I was given a twin window fan which works just fine but is dirty (dirt and a fair number of ex-gnats).  The manual is no help as it says to wipe the exterior with a damp cloth.  I thought it would be a simple job to just take out the 12 screws holding the two halves together but unfortunately the off-high-low levers (one on each side) are preventing me from separating the two halves.  I can't see any screws holding the lever mechanism in.  I tried rotating one side 90 degrees to see if I could slide the lever out through it's slot but it's too fat.

I've had other twin window fans with the same set up and never could get them opened up.  It annoys me that the manufacturers make it so difficult to clean these fans.  I think a fair number of people have this problem and just give up as the local thrift store gets these fans in all the time. 

I'm thinking of using my dremel with the cutting wheel and somehow slice off the lever knob.  It would mean we would have a shorter lever on one side but we can live with that.  The lever is kind of wobbly and I'm trying to figure out how to hold it steady without having my fingers so close to the cutting wheel.

I know this is a really small problem but it really bugs me that something that should be so easy is difficult.. I'd appreciate any suggestions. 


Thanks Caitlinsdad & Goodhart, it worked. None of my pliers could grasp the lever (not enough room) so I used a small c-clamp to grab it and give me a handle to keep it steady. Used vise grip pliers to break the knob off - turns out the lever was plastic. The good thing is that by carefully breaking the lever near the top where it joined the knob, it is still functional (there's still enough of the lever handle sticking out to turn the fan on-off) and- most importantly- I didn't mess up the lever mechanism inside the fan box.
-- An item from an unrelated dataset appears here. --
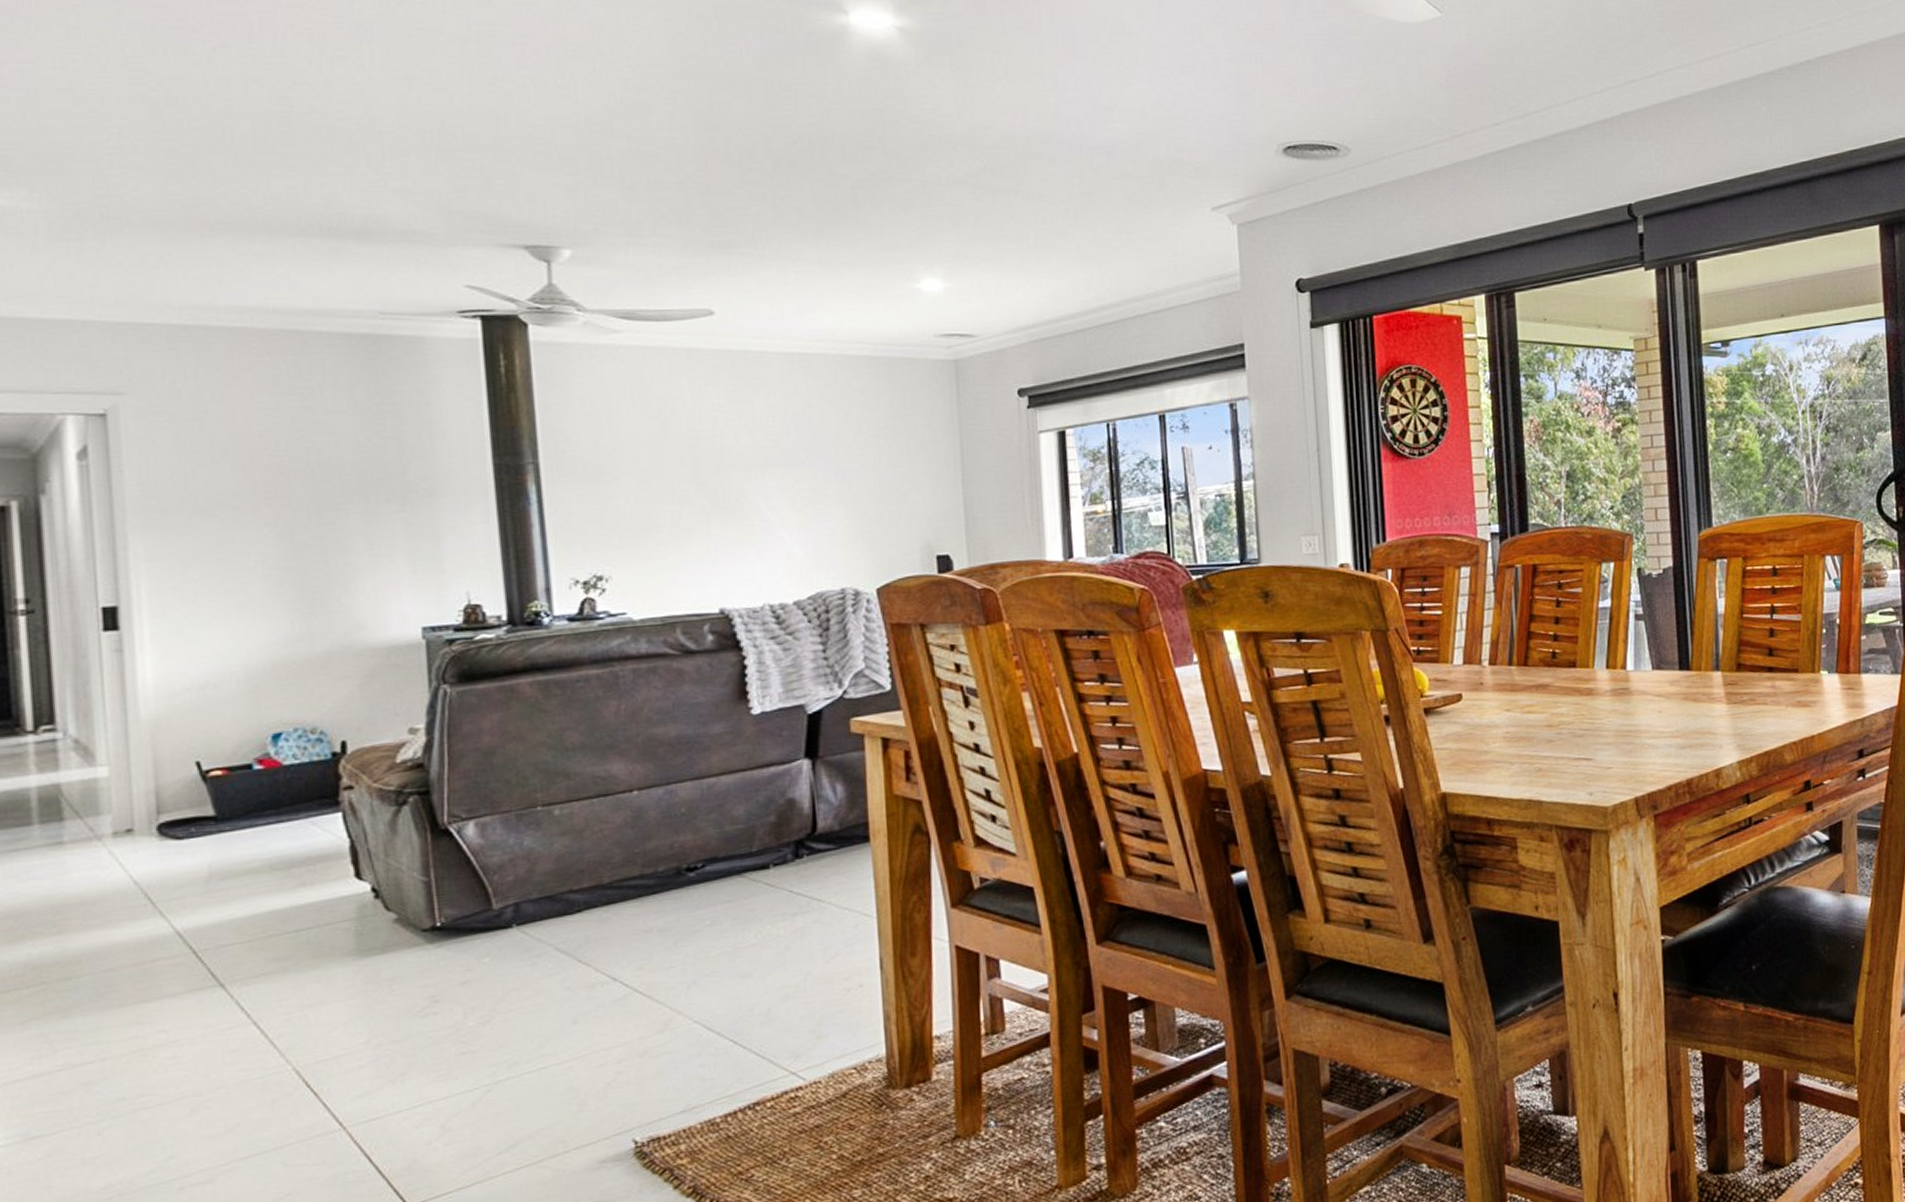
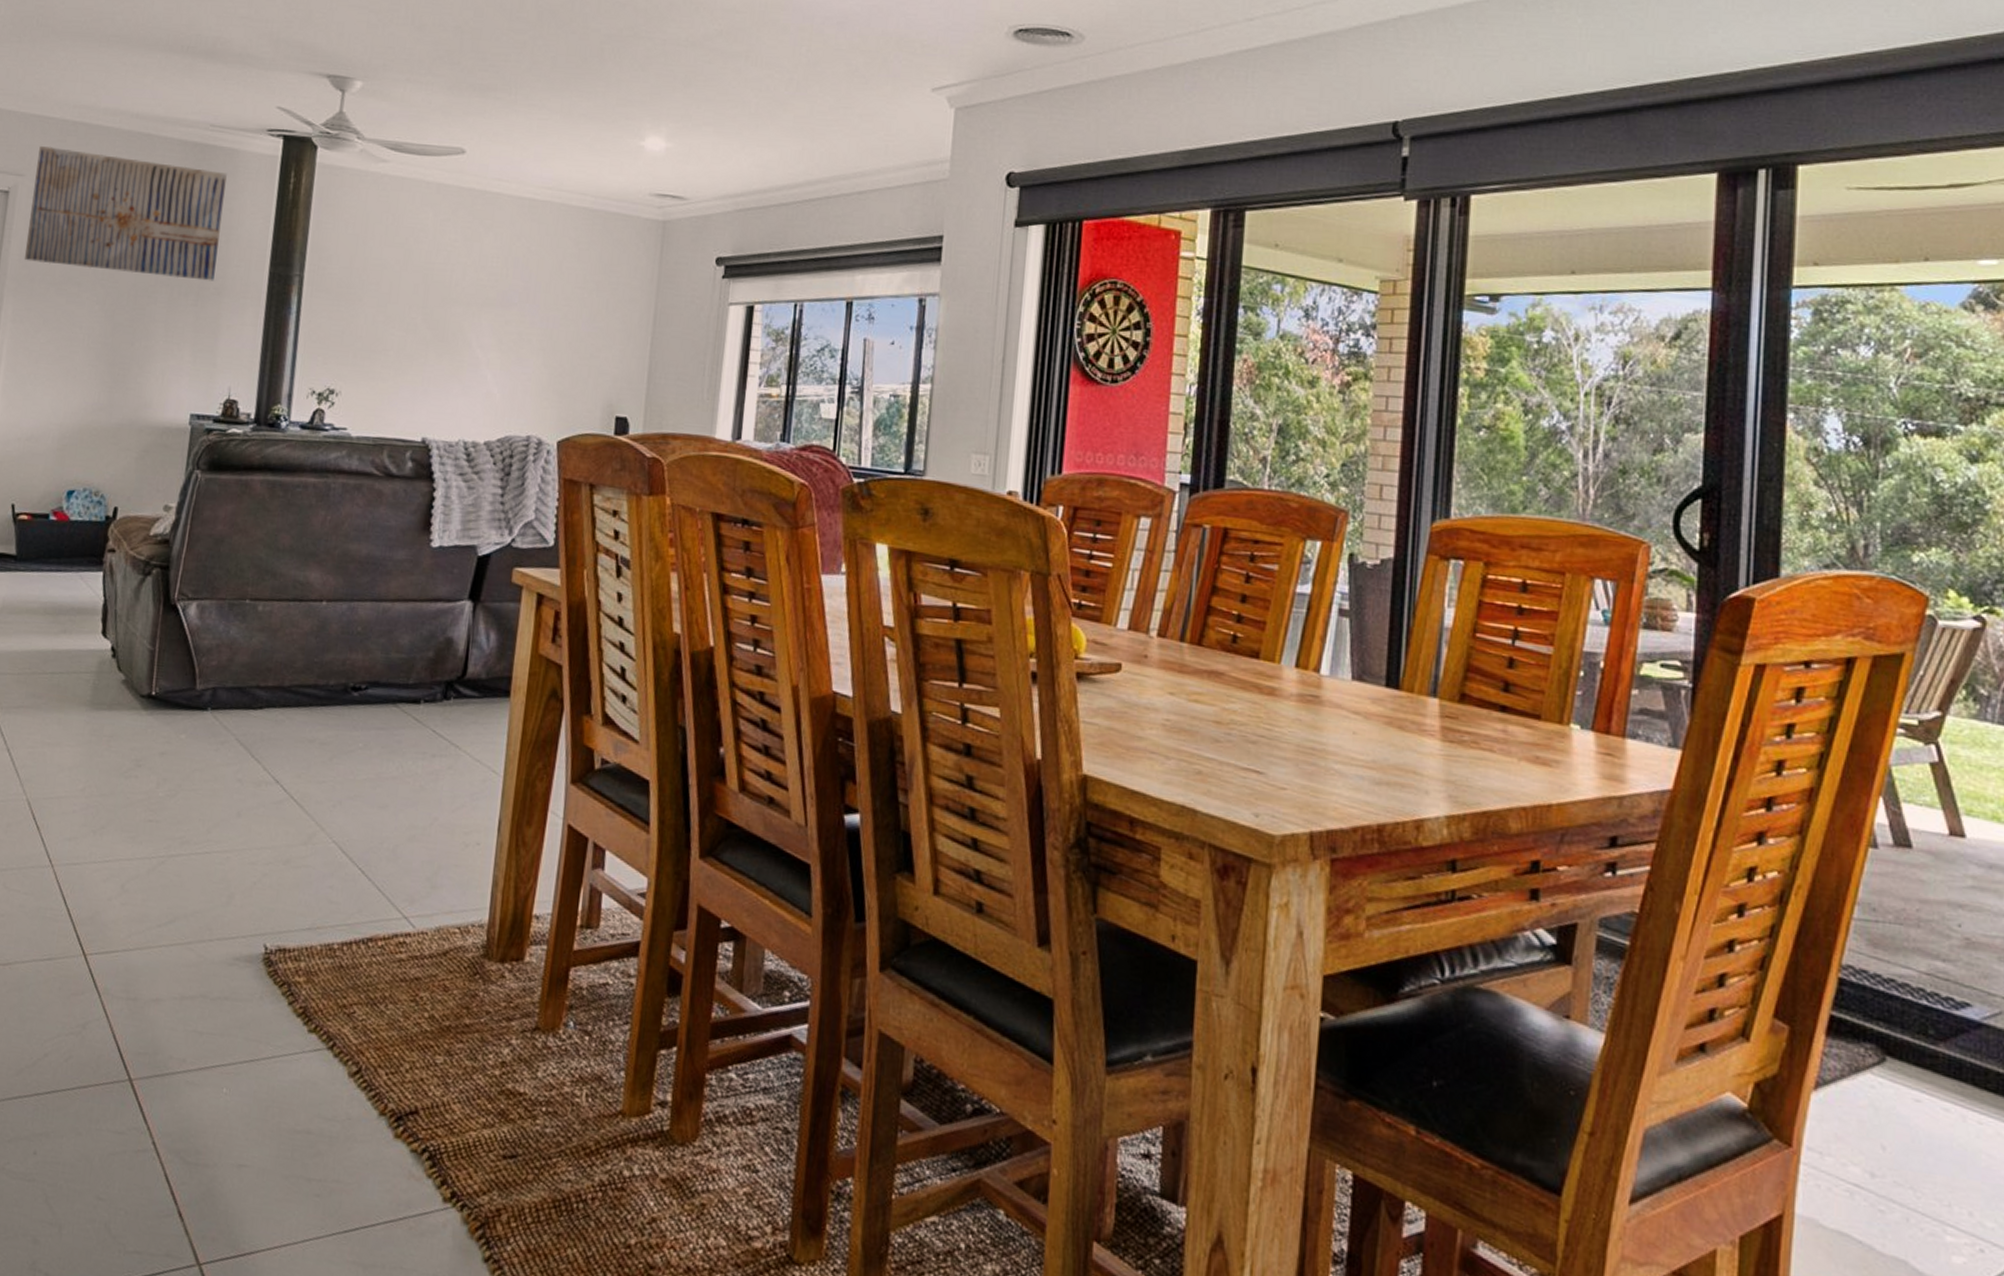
wall art: none [140,356,422,491] -> present [24,145,227,281]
Last year I attempted this same surgery on a similar twin fan. I wasn't careful enough and ended up breaking the lever mechanism inside - not only broke the plastic but one little goofy spring shot out to be forever lost in the garage. I was never able to fix it.

Hmmm, well no advise for the spring you lost, but could you drill out, and possibly "tap in" some threads (with a self starting screw if you don't have a cheap tap and die set) and then fashion a handle to fit? It would be quite a project, but maybe worthwhile?

You should just get a pair of vise grips and another small plier to brace the metal below and yank off the plastic knob. You should be able to work off the glue or leverage it off if it is a friction fit and jammed on there. My favorite tool is my big channellock pump pliers, just like using it to pull a nail out. Good luck.

....but if the knob breaks....all bets are off, eh? :-)

Two words. Crazy glue...the one for plastics. The technology is available to fix it.